The whistler walked rapidly out of the box and Mr Tsarkov turned towards Erast Petrovich with a polite smile, as if nothing untoward had occurred.

‘Where? Ah, that is Noah Noaevich Stern in person. He has taken off his Mask of Death. Just look how he’s glowing! And he has good reason to be delighted. What a stroke of luck! Now the Muscovites will go absolutely mad about the Ark.’

What a strange world, thought Fandorin. Incredibly strange!

INITIAL ACQUAINTANCE

The prime minister died at the very time when Erast Petrovich was in the theatre. The next day flags with black ribbons attached to them were hung everywhere and the newspapers appeared with huge headlines of mourning. In the liberal papers they wrote that, although the deceased was a proponent of reactionary views, the last chance for a renewal of the country without turmoil and revolution had died together with him. In the patriotic papers they cursed the Hebraic tribe to which the killer belonged and saw a special meaning in the fact that Stolypin had passed away on the anniversary of the ascension of the Most Orthodox Prince Gleb, thereby augmenting the host of the martyrs of the Russian land. Publications of the melodramatic, gutter-press disposition vehemently quoted Pyotr Arkadievich Stolypin’s will, in which he had apparently requested to be buried ‘where I am killed’.

This tragic news (they telephoned Erast Petrovich when he got back from the theatre) failed to make any special impression on him. The man who made the call, a high-ranking bureaucrat, also said that the council of the Ministry of Internal Affairs had discussed whether Fandorin should be involved in the investigation, but the commander of the Corps of Gendarmes had categorically objected to this and the minister had made no comment.

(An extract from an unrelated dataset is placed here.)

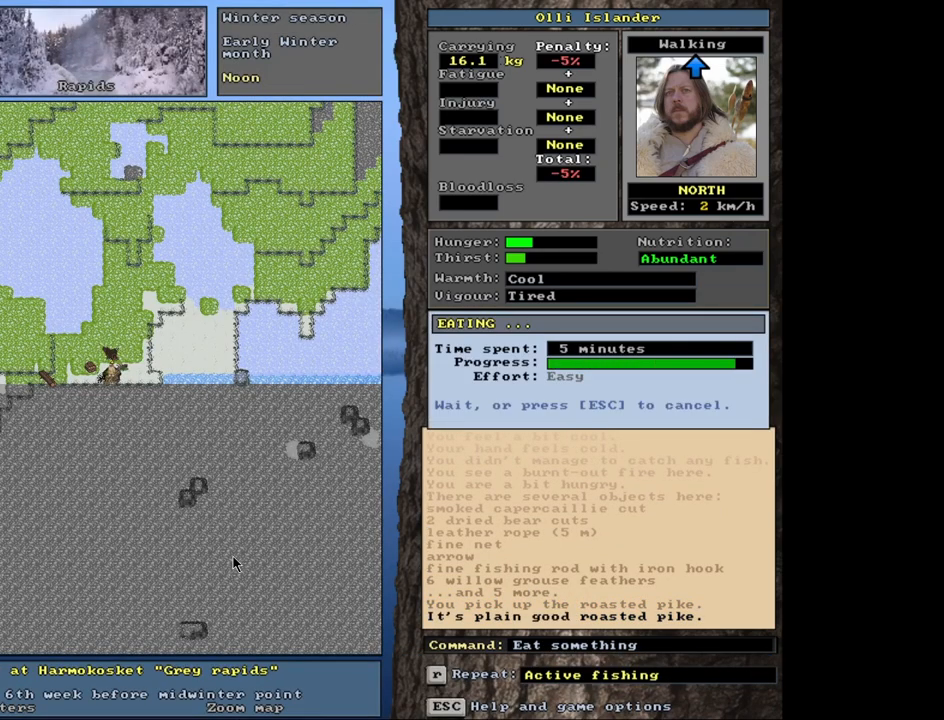
{"keys": [], "mouse": [], "events": []}
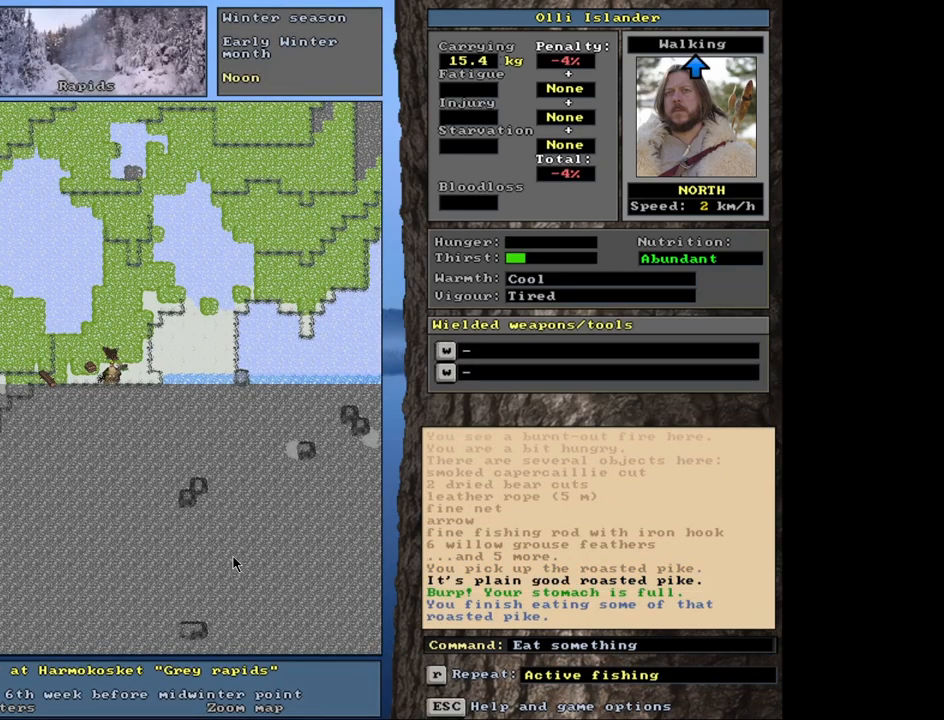
{"keys": [], "mouse": [], "events": [[117, "q", "down"], [233, "q", "up"]]}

It was remarkable that Erast Petrovich did not feel mortified in the least; on the contrary, he actually felt relieved, and if he did not sleep a wink the whole night long, it was not out of resentment, or even out of fearful concern for the fate of the state.

He paced to and fro in his study, looking down at the bright glimmers reflected from the parquet; he lay on the divan with a cigar, looking up at the white ceiling; he sat on the windowsill and gazed hard into the blackness – but all the while he saw the same thing: a slim arm, languid eyes, a snake’s head among flower buds.

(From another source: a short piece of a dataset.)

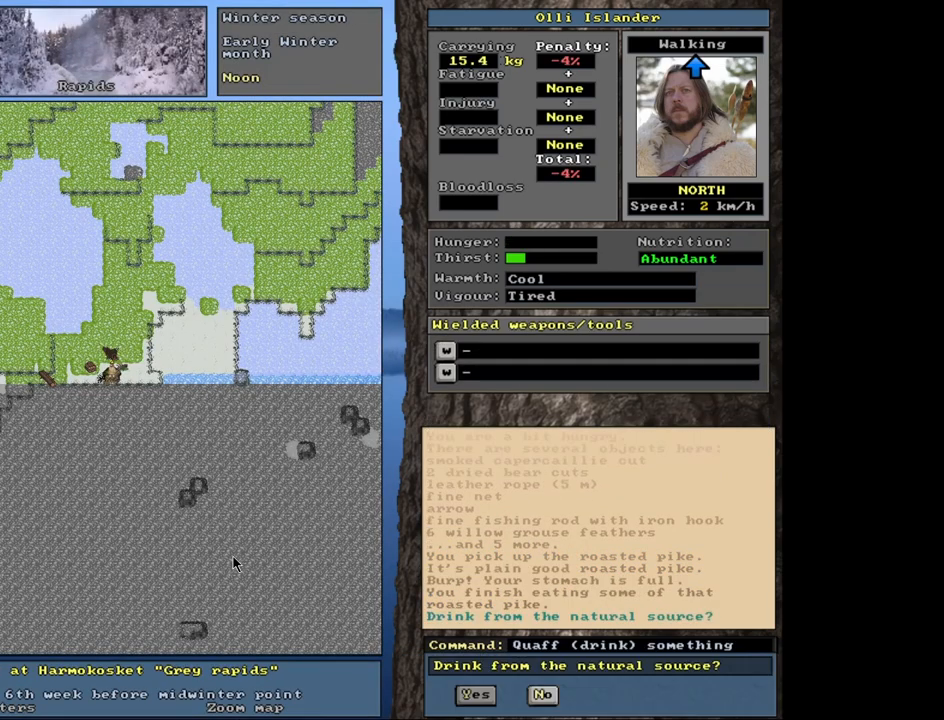
{"keys": [], "mouse": [], "events": []}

Fandorin was accustomed to subjecting facts to analysis, but not his own emotions. And even now he did not stray from the path of rational inference, sensing that the slightest sideways step would send him tumbling into a quagmire, and he did not know how to scramble out of it.

Setting out a line of logic created the illusion that nothing special had happened. Just another investigation, the world had not been turned on its head.

Madam Altairsky’s fear had been justified. The danger really did exist. That was one, thought Erast Petrovich, bending down one finger – and he caught himself smiling. She isn’t a hysterical girl who imagines things, she isn’t a psychopath!

She obviously had some kind of ferocious enemy with a perverse imagination. Or enemies. That was two. How could anyone possibly hate her?

Judging from the theatricality of the attack on her life, the culprit or culprits should be sought first of all within the theatre company or on its immediate periphery. It was unlikely that someone who did not have backstage access could have placed the reptile in the basket. However, that would have to be checked. That was three. But what if the snake had bitten her? Oh, God!

He had to go to the theatre, take a close look at everything and, most important of all, try to get Madam Altairsky-Lointaine herself to speak frankly. That was four. I shall see her again! I shall talk to her!